Years ago, before I went to jail, I was a firm believer is strict gun control laws. The math made sense. Less guns equals less gun violence, right? It’s a knee-jerk reaction when school shootings happen. You want to go after whoever did it. This was the rare case where the murderer didn’t kill himself. No murderer, you go after the murder weapon. It’s human nature. I did this for years.

Then I spent six months in jail. One of the rights I give up as somebody who has committed a felony is the right to bear arms. I’m OK with that as I’ve never owned a gun. I’m too clumsy, have no interest in hunting, and have a home security system my children can’t accidentally kill themselves with.

In jail, I got to meet a lot of criminals. If you’ve read my stuff before, you probably know I’m more of the figure-out-what-makes-you-tick vs. judge-you kind of guy. I found the people I lived with in jail absolutely fascinating because I’d not been around this socioeconomic group with any regularity in life. Talking to them changed my outlook on gun control.

Here’s the thing: Criminals know how to get guns. Many felons who aren’t supposed to have guns own several. By virtue of the fact that they have a proven track record of not following the law, it should come as no surprise to anybody that criminals don’t care about gun laws. If they want a gun, they’ll have a gun. There is no legislation about bump stocks, silencers, ammunition types, etc. that are going to stop them. I met too many inmates who don’t care about gun laws to believe that any legislation is going to keep them out of the hands of criminals.

Here’s the other thing I realized in jail: There is a huge amount of unchecked mental illness in this world. Most people I was locked up with were there for drug violations or domestic abuse.

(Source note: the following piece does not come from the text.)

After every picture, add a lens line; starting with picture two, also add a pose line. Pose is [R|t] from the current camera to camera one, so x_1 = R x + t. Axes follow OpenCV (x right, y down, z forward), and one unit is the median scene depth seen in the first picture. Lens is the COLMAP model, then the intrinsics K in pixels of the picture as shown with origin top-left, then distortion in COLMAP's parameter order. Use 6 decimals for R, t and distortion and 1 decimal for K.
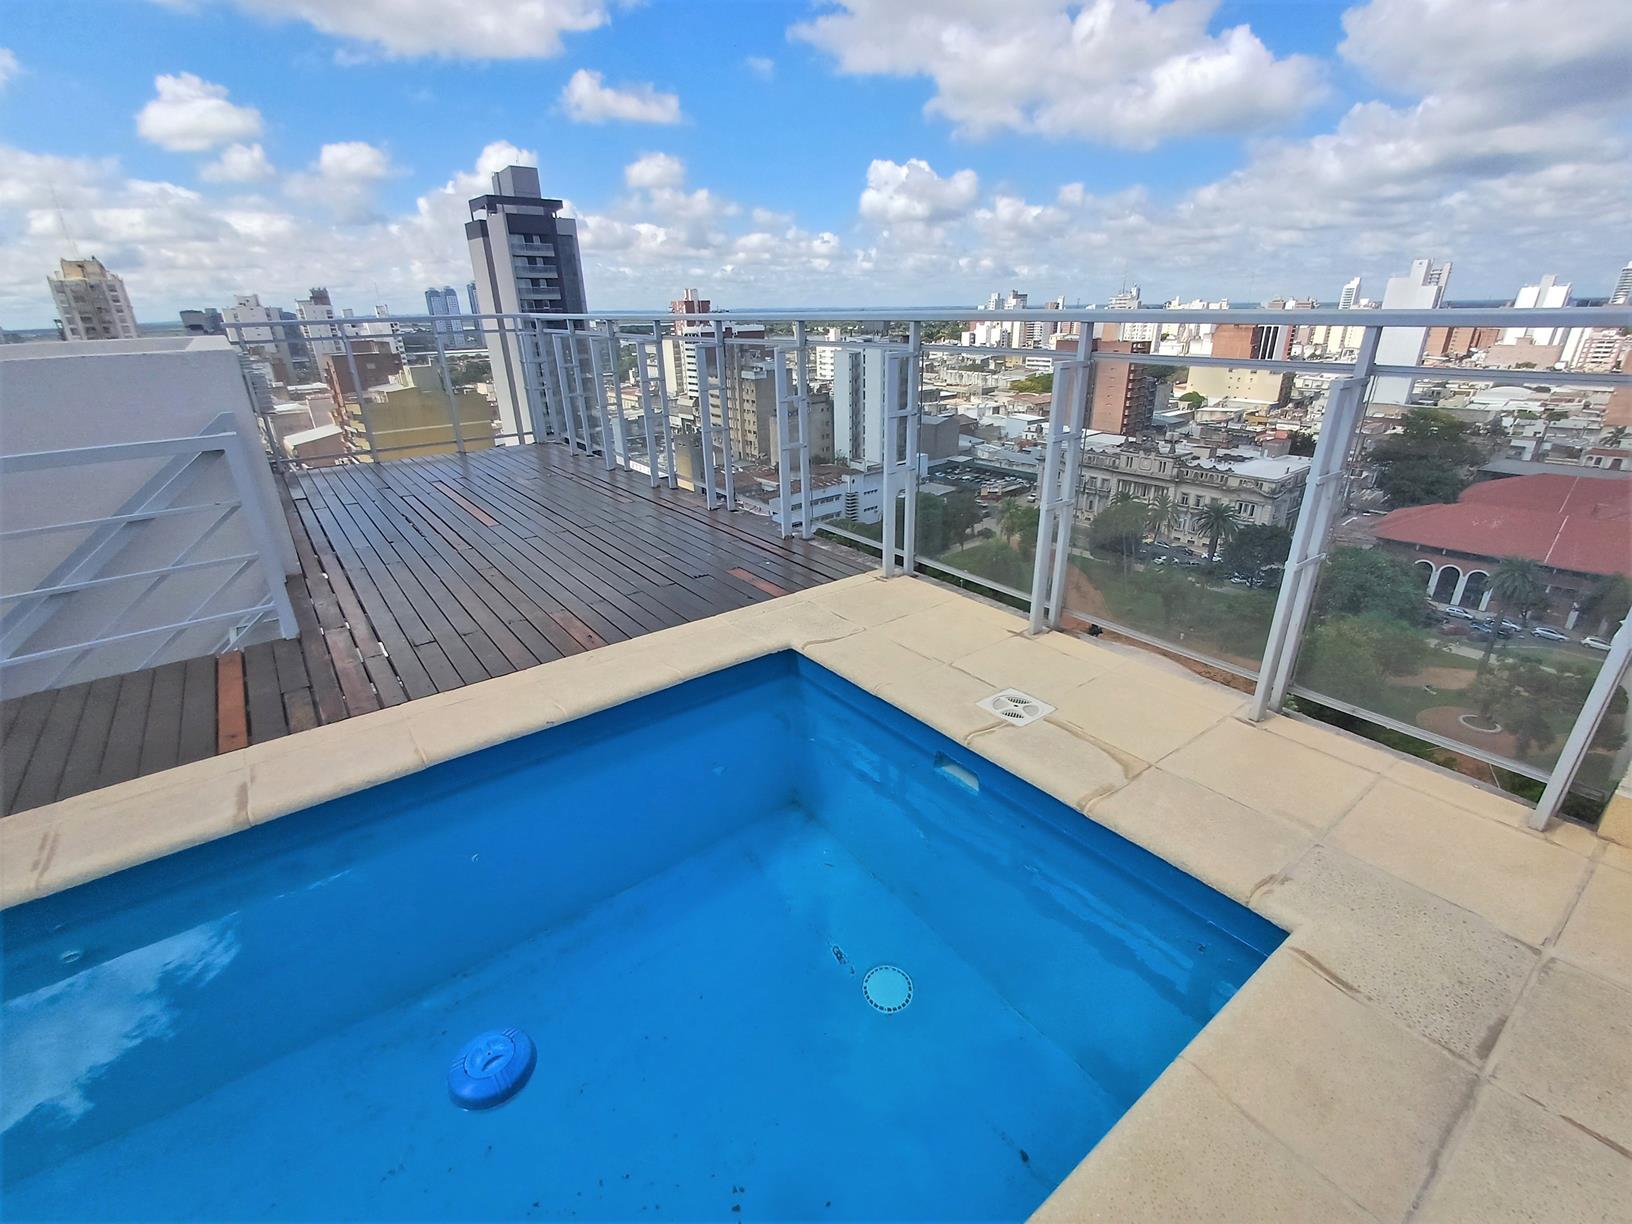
lens RADIAL K [[739.1, 0, 826.1], [0, 739.1, 642.2], [0, 0, 1]] dist [0.006716, -0.006633]
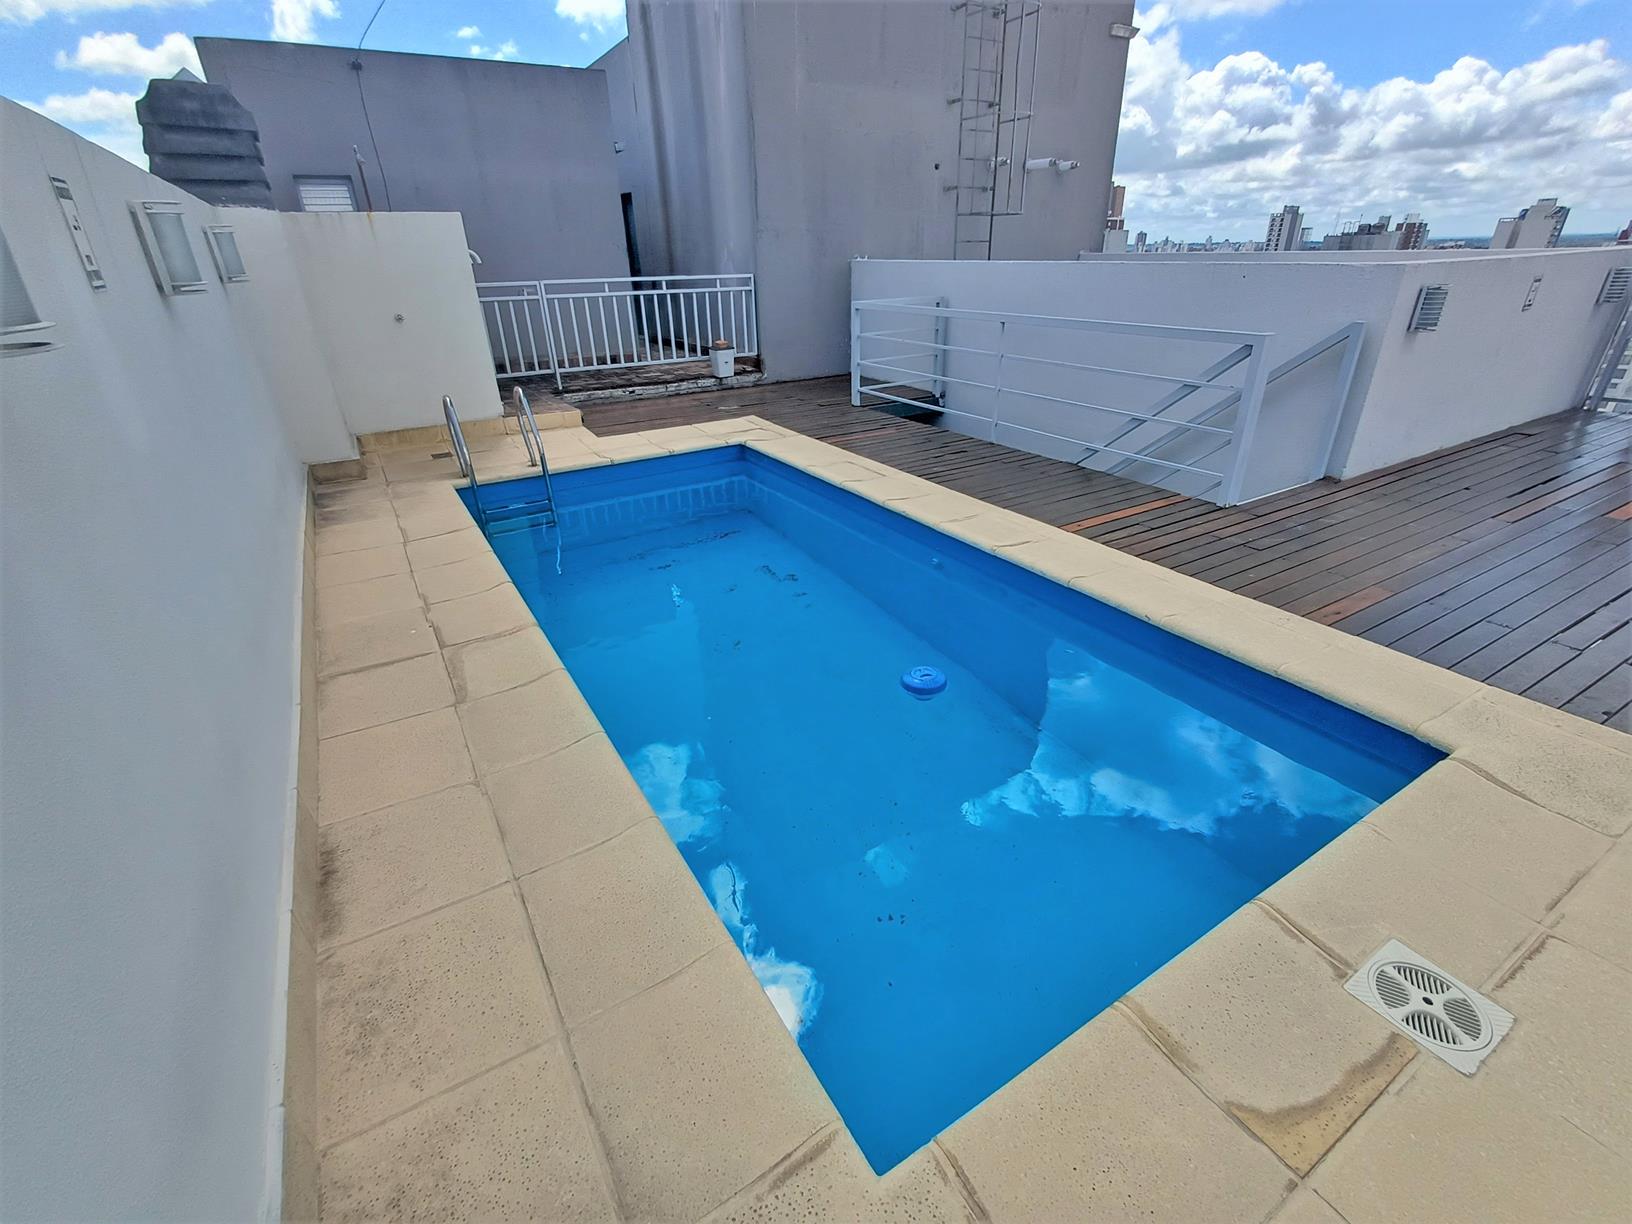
lens RADIAL K [[739.1, 0, 817.5], [0, 739.1, 612.4], [0, 0, 1]] dist [0.006716, -0.006633]
pose [[-0.108199, 0.459767, -0.881423, 0.562601], [-0.388706, 0.796478, 0.463174, -0.188411], [0.914987, 0.392730, 0.092536, 0.371694]]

Those who were in for major drug violations were usually dealing to fund their habit, otherwise, they were caught for possession and from what I could tell, their use was medicinal, not recreational. Those who battered their girlfriend or wives did so because they didn’t have the tools to solve conflict in a non-violent manner.

Maybe I’ve been in therapy so long (over 20 years off and on now) that I have picked up a lot by osmosis, but unless they were intellectually deficient, there was almost always a mental health issue at play with the people I met in jail. When the medical cart came around in the evening, two-thirds of us took some kind of med and several of those who didn’t probably would have qualified.

I will never believe that somebody who is capable of killing almost 20 people in cold blood in such a public manner is not mentally ill. He should be locked up forever – mental illness doesn’t excuse crime in my opinion – but to suggest just because school shooters are able to carry out a plan shows that they are sane displays a lack of understanding of mental illness.

This country is still too conservative and puritanical when it comes to accepting mental illness. If you can’t put a Band-Aid on your boo-boo, it’s not a real boo-boo. Stop your crying and go be a man! Maybe that attitude is what got us to a place where you have to kill more than three or four kids in a school shooting for people to even notice anymore.

I’m not going to suggest for a moment I know what was going on in this Florida shooter’s life, but from the little I read today, it does sound like there were certainly warning signs, both in his outward behavior and threats he made. If we knew as much about mental health as we do about physical health, maybe something could have been done.

We’re going to make our greatest strides toward curbing gun violence – and not just in schools, but across the board – when we finally give mental health the attention it deserves. We’ll check sixth grade kids for scoliosis, but we won’t take five minutes to find out if they’re depressed. Something is wrong with this picture.